“Global e-book sales at Amazon could reach $2.5 billion by the year 2012.”
No, this hyperbole doesn't come from Amazon founder Jeff Bezos, who has always been famously circumspect about discussing his business. Instead, it was the prediction of an independent analyst (for an outfit called Pacific Crest) named Steve Weinstein, as quoted last week by the Washington Post.
And here I thought I was bullish about e-reading. Yet while it's true that I regularly buy books for my Sony Reader (a gift after my tragic loss of one of the earliest Kindles), download manuscripts and galleys from publishers when I can get them and brag about both devices to whatever Luddites will listen (I love the Kindle's wireless download and ability to read newspapers; I prefer the reading experience of the Sony), I still had to laugh. Two-and-a-half billion dollars in just four years? The total trade book market, according to the AAP, is “only” about $9.6 billion. That seems mighty optimistic, indeed, especially if you consider that his $2.5 billion is the total sales of e-books that retail for around $10. That's a whole lotta units.

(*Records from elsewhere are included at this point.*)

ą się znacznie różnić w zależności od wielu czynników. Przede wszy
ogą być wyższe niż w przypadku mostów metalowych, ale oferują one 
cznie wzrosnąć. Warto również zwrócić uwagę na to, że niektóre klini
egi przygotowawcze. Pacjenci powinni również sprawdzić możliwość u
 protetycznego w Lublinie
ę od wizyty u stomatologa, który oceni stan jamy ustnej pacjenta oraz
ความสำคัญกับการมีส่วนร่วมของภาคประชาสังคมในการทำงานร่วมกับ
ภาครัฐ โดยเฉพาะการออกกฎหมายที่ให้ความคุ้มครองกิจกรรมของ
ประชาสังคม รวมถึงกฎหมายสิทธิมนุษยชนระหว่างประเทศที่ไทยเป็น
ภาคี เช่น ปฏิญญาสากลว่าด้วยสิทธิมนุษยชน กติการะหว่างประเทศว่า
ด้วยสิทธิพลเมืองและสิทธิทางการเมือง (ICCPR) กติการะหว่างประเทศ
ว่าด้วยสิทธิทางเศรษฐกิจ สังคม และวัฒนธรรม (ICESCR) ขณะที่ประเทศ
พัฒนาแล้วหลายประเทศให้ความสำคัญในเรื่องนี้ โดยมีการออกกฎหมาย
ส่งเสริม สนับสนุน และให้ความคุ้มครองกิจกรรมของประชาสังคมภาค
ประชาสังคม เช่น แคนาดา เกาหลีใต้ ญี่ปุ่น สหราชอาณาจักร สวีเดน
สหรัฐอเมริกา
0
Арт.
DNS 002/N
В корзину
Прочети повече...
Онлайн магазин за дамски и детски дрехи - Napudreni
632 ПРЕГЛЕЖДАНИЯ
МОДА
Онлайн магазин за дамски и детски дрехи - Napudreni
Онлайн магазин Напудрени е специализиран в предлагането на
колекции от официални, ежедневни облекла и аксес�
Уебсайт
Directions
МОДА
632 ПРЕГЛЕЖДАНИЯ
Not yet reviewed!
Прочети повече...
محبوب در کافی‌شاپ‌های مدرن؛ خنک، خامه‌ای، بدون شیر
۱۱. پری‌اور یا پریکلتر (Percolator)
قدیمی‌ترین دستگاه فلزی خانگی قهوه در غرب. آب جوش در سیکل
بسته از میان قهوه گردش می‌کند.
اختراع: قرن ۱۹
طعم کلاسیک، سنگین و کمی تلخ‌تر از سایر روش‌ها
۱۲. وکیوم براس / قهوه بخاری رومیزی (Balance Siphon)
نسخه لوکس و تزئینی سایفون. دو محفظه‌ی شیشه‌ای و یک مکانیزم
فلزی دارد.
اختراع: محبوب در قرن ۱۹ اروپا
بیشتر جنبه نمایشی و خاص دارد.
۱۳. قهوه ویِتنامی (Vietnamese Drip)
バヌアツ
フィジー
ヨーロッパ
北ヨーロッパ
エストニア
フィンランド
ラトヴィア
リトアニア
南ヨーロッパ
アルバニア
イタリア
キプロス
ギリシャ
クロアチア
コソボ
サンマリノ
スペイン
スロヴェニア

But what Weinstein didn't say—or wasn't quoted as saying—is what portion of the market the Kindle will constitute. Will the total book market be so much bigger overall that e-books will be only a slightly bigger slice than it is today (maybe 1%). I'd love to think so, but even I can't be that deluded and he that upbeat. More likely, I'm afraid, Weinstein is suggesting exactly what some book folks, secretly or not, are beginning to fear: that e-books will indeed take off—and end up cannibalizing the “regular” book market. As the “older” generation of “real” book readers dies off, the thinking goes, they'll be replaced by members of the upcoming generation, who, after all, are accustomed to (and in fact prefer) reading electronically. The total number of readers and book buyers, then, will remain about the same; it's the format that they utilize that will be different.
And what's wrong with that? Nothing, if all that you're concerned about is how far and how well content can be disseminated. But publishers (and agents and authors) have an additional concern, which is making money. And if e-book prices stay where they are, and royalty and other arrangements remain the same, authors (and agents) will be out a pretty penny if one-quarter of the market buys “content” for $10, say, instead of $20. (Even if publishers save on printing and shipping costs, the drastic reduction in unit price will negatively affect their bottom lines, too; and pity the poor bricks-and-mortar bookseller, outfitted to sell a very different product).
Lucky for us, then, that the e-worriers are, I predict, way wrong, just as those who worried that audiobooks would supplant “real” books, and DVDs would demolish cinemas were wrong. Sure, there is some cannibalizing and crossover, but just as there are certain books you would rather listen to than read (and vice versa) and some movies you'll rush to the theater to see, there is room in the world for another way to enjoy written narrative. Put it another way: there will always be books you can read in pixels, and others you'll still want to read in the bathtub.